## SUPPLIED INFORMATION
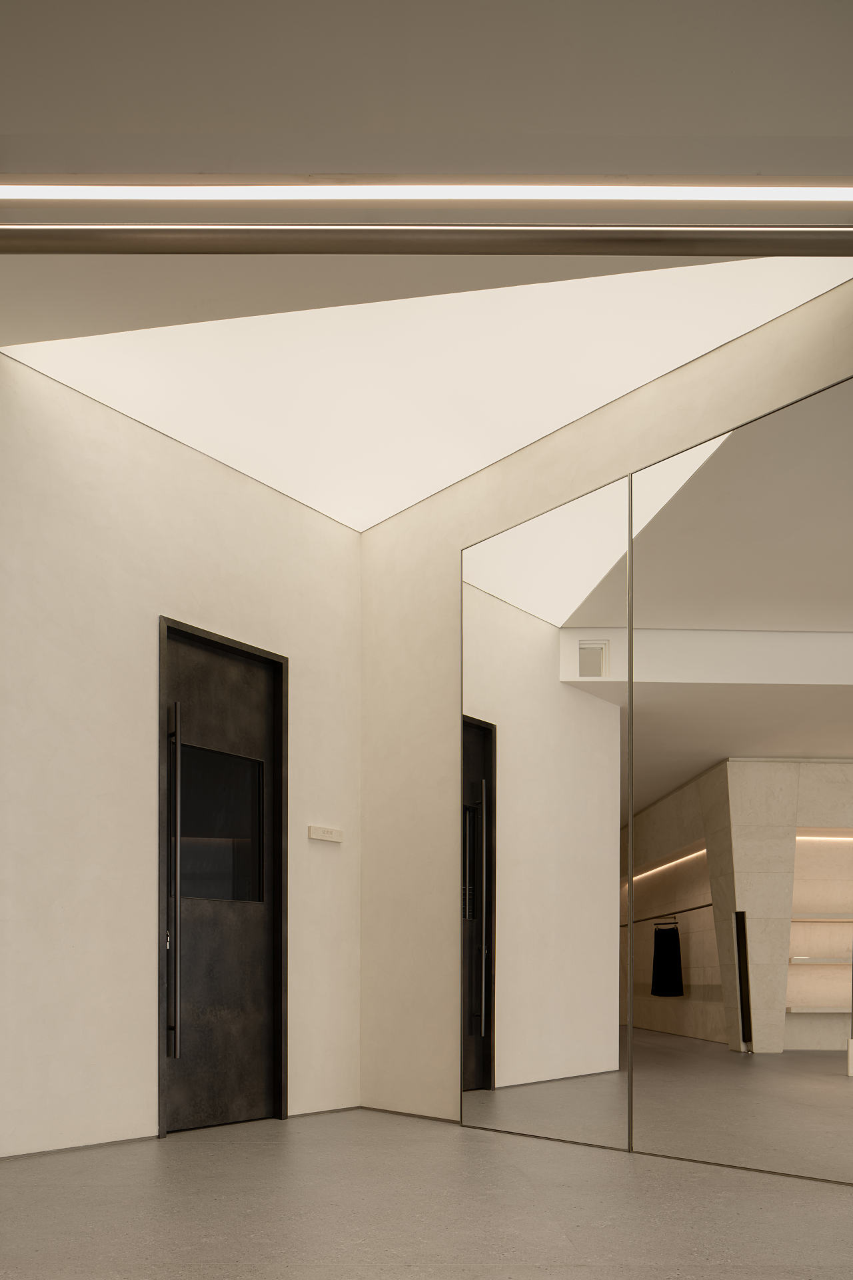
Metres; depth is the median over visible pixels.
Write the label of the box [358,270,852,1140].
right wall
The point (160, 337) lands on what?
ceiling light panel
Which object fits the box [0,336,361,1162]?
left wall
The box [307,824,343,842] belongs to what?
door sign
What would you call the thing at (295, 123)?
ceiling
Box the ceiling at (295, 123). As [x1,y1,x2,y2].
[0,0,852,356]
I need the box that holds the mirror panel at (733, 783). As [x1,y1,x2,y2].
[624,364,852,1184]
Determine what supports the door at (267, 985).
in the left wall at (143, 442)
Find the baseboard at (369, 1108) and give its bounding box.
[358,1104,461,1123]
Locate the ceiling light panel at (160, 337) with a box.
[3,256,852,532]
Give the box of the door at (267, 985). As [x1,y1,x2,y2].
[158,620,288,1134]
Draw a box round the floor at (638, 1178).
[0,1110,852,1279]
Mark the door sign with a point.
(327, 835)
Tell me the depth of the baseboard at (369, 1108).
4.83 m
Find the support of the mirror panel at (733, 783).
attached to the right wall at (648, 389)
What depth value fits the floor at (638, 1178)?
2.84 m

## TASK INSTRUCTIONS
The data above must be given again in full and unaltered, minus its images.

## SOLUTION TO THIS TASK
Metres; depth is the median over visible pixels.
Write the label of the box [358,270,852,1140].
right wall
The point (160, 337) lands on what?
ceiling light panel
Which object fits the box [0,336,361,1162]?
left wall
The box [307,824,343,842] belongs to what?
door sign
What would you call the thing at (295, 123)?
ceiling
Box the ceiling at (295, 123). As [x1,y1,x2,y2].
[0,0,852,356]
I need the box that holds the mirror panel at (733, 783). As [x1,y1,x2,y2].
[624,364,852,1184]
Determine what supports the door at (267, 985).
in the left wall at (143, 442)
Find the baseboard at (369, 1108) and give its bounding box.
[358,1104,461,1123]
Locate the ceiling light panel at (160, 337) with a box.
[3,256,852,532]
Give the box of the door at (267, 985). As [x1,y1,x2,y2].
[158,620,288,1134]
Draw a box round the floor at (638, 1178).
[0,1110,852,1279]
Mark the door sign with a point.
(327, 835)
Tell me the depth of the baseboard at (369, 1108).
4.83 m
Find the support of the mirror panel at (733, 783).
attached to the right wall at (648, 389)
What depth value fits the floor at (638, 1178)?
2.84 m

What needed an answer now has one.